Governance principles for primary care teams

Family Health Teams and Nurse Practitioner-Led Clinics  have matured over the 5 – 9 years that each organization has been in existence. Contracts between MOHLTC and FHTs expire on March 31, 2016, with this comes the opportunity to develop a much more mature and meaningful approach to governing these organizations, from the Ministry and through to the board of each FHT and NPLC, to deliver high-quality primary care and improve the health of people in the communities served.

Principles to guide our way forward

Principles for governance of primary care organizations

Given the strong level of support indicated through the survey of leaders of AFHTO member organizations AFHTO adopts the following governance principles: FHTs and NPLCs are not-for-profit corporations in a health system mandated to provide appropriate, equitable, sustainable care.  Their boards:

  • Are accountable to the patients, funders and members of their organization.
  • Ensure their organizations are appropriately managed and advocate for appropriate resources so that patients can access high-quality comprehensive care that is sustainably delivered and strives to meet patient and public expectations.
  • Ensure the culture of their organization supports development of high-functioning interprofessional teams.
  • Provide leadership to harmonize and optimize policies and practices for effective and efficient teamwork within the organization and with other entities contributing to the health and health care of the organization’s patients and community.
  • Provide leadership and collaborate with other organizations to spread best practice and encourage growth in capacity so that all Ontarians can have access to high quality interprofessional comprehensive primary care.
  • Ensure that patients and community members are engaged in the development of programs and services.

These principles describe the more mature relationship the leaders of AFHTO’s member organizations want to have with their funders, members, staff and other stakeholders. They will guide AFHTO’s work in advocacy and in developing learning opportunities and support for members to succeed in their roles as governors and leaders.

Principles for accountability and reporting to funders

The strength of the survey results also lead AFHTO to adopt the following principles for accountability and reporting to funders. These principles will guide AFHTO’s advocacy with government, on behalf of members, on development of the next set of contract templates:

  • Financial and clinical reporting should minimize duplication in data collection and reporting.
  • Accountability should be defined in terms of collectively agreed upon measures that reflect value delivered.
  • Reporting requirements should place more emphasis on the work of the team to achieve outcomes and less on individual member activities and patient encounters.

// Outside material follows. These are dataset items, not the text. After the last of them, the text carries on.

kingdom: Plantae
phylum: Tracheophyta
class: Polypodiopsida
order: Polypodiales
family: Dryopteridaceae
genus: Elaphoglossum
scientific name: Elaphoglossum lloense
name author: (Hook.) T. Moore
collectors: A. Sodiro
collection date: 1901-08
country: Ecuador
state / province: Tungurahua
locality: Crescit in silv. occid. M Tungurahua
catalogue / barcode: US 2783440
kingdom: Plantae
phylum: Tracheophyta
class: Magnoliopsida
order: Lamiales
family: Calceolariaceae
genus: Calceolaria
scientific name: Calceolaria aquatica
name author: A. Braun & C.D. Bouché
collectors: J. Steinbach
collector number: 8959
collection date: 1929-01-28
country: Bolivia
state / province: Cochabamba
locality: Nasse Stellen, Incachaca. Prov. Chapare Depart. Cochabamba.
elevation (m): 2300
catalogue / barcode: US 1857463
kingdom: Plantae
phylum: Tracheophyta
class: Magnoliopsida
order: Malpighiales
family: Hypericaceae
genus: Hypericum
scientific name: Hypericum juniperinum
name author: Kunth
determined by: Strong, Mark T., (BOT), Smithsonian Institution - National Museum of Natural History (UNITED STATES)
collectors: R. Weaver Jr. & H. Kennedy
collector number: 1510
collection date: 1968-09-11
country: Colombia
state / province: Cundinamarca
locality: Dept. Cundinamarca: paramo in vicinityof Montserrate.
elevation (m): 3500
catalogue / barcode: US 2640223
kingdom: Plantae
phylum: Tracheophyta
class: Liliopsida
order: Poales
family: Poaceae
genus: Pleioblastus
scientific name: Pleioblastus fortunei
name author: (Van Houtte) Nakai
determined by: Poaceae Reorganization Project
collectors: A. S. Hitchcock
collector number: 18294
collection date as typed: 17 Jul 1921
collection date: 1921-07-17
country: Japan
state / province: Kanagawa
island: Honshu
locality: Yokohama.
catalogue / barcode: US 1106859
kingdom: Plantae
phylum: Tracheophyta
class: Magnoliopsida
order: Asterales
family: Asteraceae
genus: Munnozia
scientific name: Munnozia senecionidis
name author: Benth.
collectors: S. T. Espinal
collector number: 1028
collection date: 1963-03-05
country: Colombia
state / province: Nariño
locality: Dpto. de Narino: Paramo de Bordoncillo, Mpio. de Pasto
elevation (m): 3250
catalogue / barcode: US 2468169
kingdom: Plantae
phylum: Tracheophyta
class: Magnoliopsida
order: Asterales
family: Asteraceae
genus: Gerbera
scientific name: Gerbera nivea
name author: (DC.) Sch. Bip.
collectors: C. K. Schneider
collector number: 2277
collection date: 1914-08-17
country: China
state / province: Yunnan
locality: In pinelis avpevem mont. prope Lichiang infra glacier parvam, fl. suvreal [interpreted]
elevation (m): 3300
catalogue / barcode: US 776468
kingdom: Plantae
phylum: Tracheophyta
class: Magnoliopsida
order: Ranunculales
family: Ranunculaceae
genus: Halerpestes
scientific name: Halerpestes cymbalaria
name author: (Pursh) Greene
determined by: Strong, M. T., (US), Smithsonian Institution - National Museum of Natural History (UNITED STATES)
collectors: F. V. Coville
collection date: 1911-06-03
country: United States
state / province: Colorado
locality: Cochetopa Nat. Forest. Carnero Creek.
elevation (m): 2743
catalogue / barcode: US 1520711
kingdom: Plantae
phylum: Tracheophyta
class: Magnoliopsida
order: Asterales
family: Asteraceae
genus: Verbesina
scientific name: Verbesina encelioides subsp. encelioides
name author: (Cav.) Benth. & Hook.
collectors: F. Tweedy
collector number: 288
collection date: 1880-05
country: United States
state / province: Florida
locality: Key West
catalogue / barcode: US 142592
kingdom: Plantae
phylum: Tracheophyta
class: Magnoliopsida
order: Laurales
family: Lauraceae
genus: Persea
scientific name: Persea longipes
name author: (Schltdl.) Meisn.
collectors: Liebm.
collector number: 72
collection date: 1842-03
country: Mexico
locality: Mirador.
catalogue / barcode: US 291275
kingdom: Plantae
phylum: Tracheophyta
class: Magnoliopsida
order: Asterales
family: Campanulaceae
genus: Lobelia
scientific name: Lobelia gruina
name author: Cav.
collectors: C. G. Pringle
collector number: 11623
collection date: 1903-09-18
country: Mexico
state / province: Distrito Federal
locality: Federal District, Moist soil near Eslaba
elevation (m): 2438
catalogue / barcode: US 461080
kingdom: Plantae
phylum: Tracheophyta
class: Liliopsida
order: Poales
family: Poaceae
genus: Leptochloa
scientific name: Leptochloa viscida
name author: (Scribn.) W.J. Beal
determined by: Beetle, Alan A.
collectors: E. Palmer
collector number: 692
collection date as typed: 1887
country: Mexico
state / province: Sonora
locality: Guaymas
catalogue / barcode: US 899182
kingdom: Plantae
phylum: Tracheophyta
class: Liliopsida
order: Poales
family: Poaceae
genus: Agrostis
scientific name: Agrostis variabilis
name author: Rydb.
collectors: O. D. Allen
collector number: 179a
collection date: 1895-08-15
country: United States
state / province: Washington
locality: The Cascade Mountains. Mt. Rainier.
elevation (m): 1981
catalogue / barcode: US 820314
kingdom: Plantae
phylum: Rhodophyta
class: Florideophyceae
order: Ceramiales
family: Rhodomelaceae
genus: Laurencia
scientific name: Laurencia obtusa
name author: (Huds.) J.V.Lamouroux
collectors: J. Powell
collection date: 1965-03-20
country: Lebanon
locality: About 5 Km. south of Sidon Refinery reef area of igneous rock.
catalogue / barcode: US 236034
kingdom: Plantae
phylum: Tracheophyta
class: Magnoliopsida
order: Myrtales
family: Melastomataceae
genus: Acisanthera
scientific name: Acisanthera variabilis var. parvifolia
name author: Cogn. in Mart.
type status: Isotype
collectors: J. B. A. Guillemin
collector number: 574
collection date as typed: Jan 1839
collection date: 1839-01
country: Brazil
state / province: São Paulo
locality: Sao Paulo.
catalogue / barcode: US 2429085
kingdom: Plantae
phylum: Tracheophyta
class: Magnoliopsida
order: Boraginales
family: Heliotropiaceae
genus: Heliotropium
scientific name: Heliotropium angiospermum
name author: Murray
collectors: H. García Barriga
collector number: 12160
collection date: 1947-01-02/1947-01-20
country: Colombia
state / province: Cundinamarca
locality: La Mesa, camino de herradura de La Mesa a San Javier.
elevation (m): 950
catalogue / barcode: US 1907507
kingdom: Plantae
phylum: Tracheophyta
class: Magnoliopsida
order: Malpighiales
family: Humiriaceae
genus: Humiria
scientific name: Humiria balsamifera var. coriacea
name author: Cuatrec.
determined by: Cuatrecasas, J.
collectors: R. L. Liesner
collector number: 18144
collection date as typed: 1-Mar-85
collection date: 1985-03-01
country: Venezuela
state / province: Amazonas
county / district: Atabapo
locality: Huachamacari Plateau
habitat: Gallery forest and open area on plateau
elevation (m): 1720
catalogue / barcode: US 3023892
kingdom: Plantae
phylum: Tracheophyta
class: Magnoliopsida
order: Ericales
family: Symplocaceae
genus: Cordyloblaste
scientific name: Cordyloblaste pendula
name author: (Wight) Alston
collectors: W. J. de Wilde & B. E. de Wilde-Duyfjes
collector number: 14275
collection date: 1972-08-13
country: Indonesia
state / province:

Principles for determining accountability measures

While AFHTO members are strongly in favour of accountability and reporting based on meaningful measures, they are also cautious about how these measures will be determined. Leaders who attended the Oct. 15 leadership session provided the following guidance on principles for determining accountability measures that should be followed by AFHTO, the Ministry and any other stakeholders involved in the process:

  • MOHLTC must engage in a collaborative process to define outcome measures to be used for reporting.
    • Input from providers/engagement of AFHTO membership is essential.
  • MOHTLC must provide adequate support so that FHTs/NPLCs have the capacity (i.e. the people and technology needed) to collect and report their data.
  • Measures must be meaningful, measurable, consistent and comparable.
    • More specifically, measures must be evidence-based, clinically important, include process and outcome, be easy-to-track on an on-going basis, clearly defined and standardized for meaningful comparisons, and aligned with other Ministry priorities and reporting requirements.
    • Measures must also incorporate patient experience, and involve patients in what the measures will be.
  • The approach to accountability measurement must be sufficiently flexible to account for variation in patient complexity and their social determinants of health, in regional and rural-urban settings, and in size and maturity of teams.